RTI Nets $7.1M, Restructures to 2 Business Segments
PITTSBURGH -- RTI International Metals Inc. reported fourth-quarter net income of $7.1 million, or 23 cents per diluted share, compared with breaking even the same quarter a year ago. The company also announced it has structured such that it has combined its global operations into two segments: “Titanium” and “Engineered Products and Services.”
“The organizational changes are an outgrowth of RTI’s move to transform itself into an integrated supplier of advanced titanium products and services across the entire supply chain," said Dawne S. Hickton, vice chairman, president and CEO. "In recent years, RTI has invested more than $400 million in new plant, equipment and acquisitions to implement its strategy."
Net sales for the fourth quarter increased nearly 40% to $196.4 million compared with the same quarter of 2011, and operating income increased to $17.2 million versus $4.6 million.
For full-year 2012, net income was $23.5 million, or 77 cents per diluted share, versus net income of $6.6 million, or 22 cents per diluted share, for 2011. Net sales rose to $738.6 million, a nearly 40% increase, and operating income nearly doubled to $55 million. The order backlog increased 16.4% year-over-year to $554 million, and the company ended 2012 with cash on hand of $97.2 million and $230 million of convertible debt due in 2015.
During 2012, RTI progressed in its transformation to a fully integrated manufacturer and fabricator of advanced titanium products that serves diversified markets including aerospace and defense, medical devices and energy exploration and production, Hickton said. The centerpiece of this progress was the acquisition and integration of Remmele Engineering. The company also benefited from the growing needs of its energy market customers for advanced, engineered structural components for deepwater drilling and exploration applications.
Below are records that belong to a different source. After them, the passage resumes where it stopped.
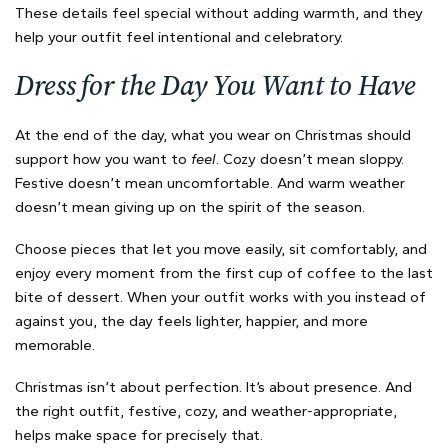
These details feel special without adding warmth, and they
help your outfit feel intentional and celebratory.
Dress for the Day You Want to Have
At the end of the day, what you wear on Christmas should
support how you want to
feel
. Cozy doesn’t mean sloppy.
Festive doesn’t mean uncomfortable. And warm weather
doesn’t mean giving up on the spirit of the season.
Choose pieces that let you move easily, sit comfortably, and
enjoy every moment from the first cup of coffee to the last
bite of dessert. When your outfit works with you instead of
against you, the day feels lighter, happier, and more
memorable.
Christmas isn’t about perfection. It’s about presence. And
the right outfit, festive, cozy, and weather-appropriate,
helps make space for precisely that.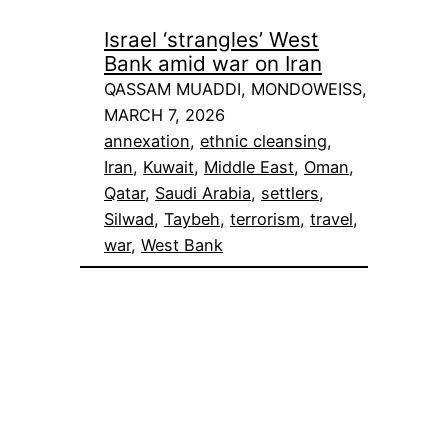
Israel ‘strangles’ West
Bank amid war on Iran
QASSAM MUADDI, MONDOWEISS,
MARCH 7, 2026
annexation
, 
ethnic cleansing
, 
Iran
, 
Kuwait
, 
Middle East
, 
Oman
, 
Qatar
, 
Saudi Arabia
, 
settlers
, 
Silwad
, 
Taybeh
, 
terrorism
, 
travel
, 
war
, 
West Bank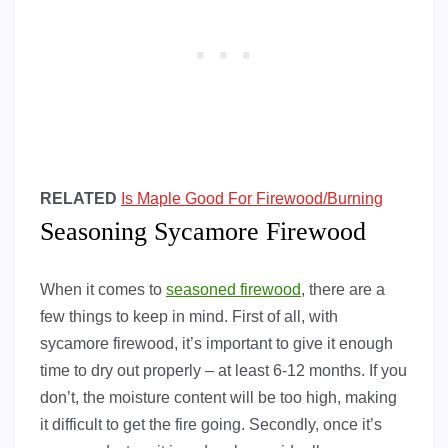
RELATED
Is Maple Good For Firewood/Burning
Seasoning Sycamore Firewood
When it comes to
seasoned firewood
, there are a
few things to keep in mind. First of all, with
sycamore firewood, it’s important to give it enough
time to dry out properly – at least 6-12 months. If you
don’t, the moisture content will be too high, making
it difficult to get the fire going. Secondly, once it’s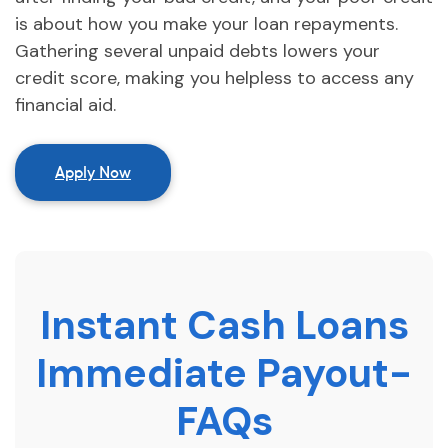
is about how you make your loan repayments.
Gathering several unpaid debts lowers your
credit score, making you helpless to access any
financial aid.
Apply Now
Instant Cash Loans
Immediate Payout-
FAQs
The increase in demand tripled sales to this sector of the company’s business versus the previous year.
“For 2013, we expect to see modest growth in both our consolidated sales and operating income," Hickton said. "Sales are currently anticipated to approach $775 million with operating income to be within a range of $65 million to $75 million. Titanium mill product volumes are expected to be slightly lower than the 16.5 million pounds shipped in 2012. On the other hand, based on the latest information from Boeing, seat track component shipments for the 787 Dreamliner are expected to exceed 75 ship sets. Our capital expenditures are expected to be in the range of $50 million to $60 million.
“Despite this guidance, I would caution investors that we expect the first half of the year to exhibit some softness with good momentum developing during the last six months, driven by an accelerated production schedule for 787 components and sequential increases in mill product demand," she continued. This early softness could result in first quarter operating income of less than $10 million.”
RTI International Metals Inc. has plants in the United States, Canada, Europe, and Asia.
Published by The Business Journal, Youngstown, Ohio.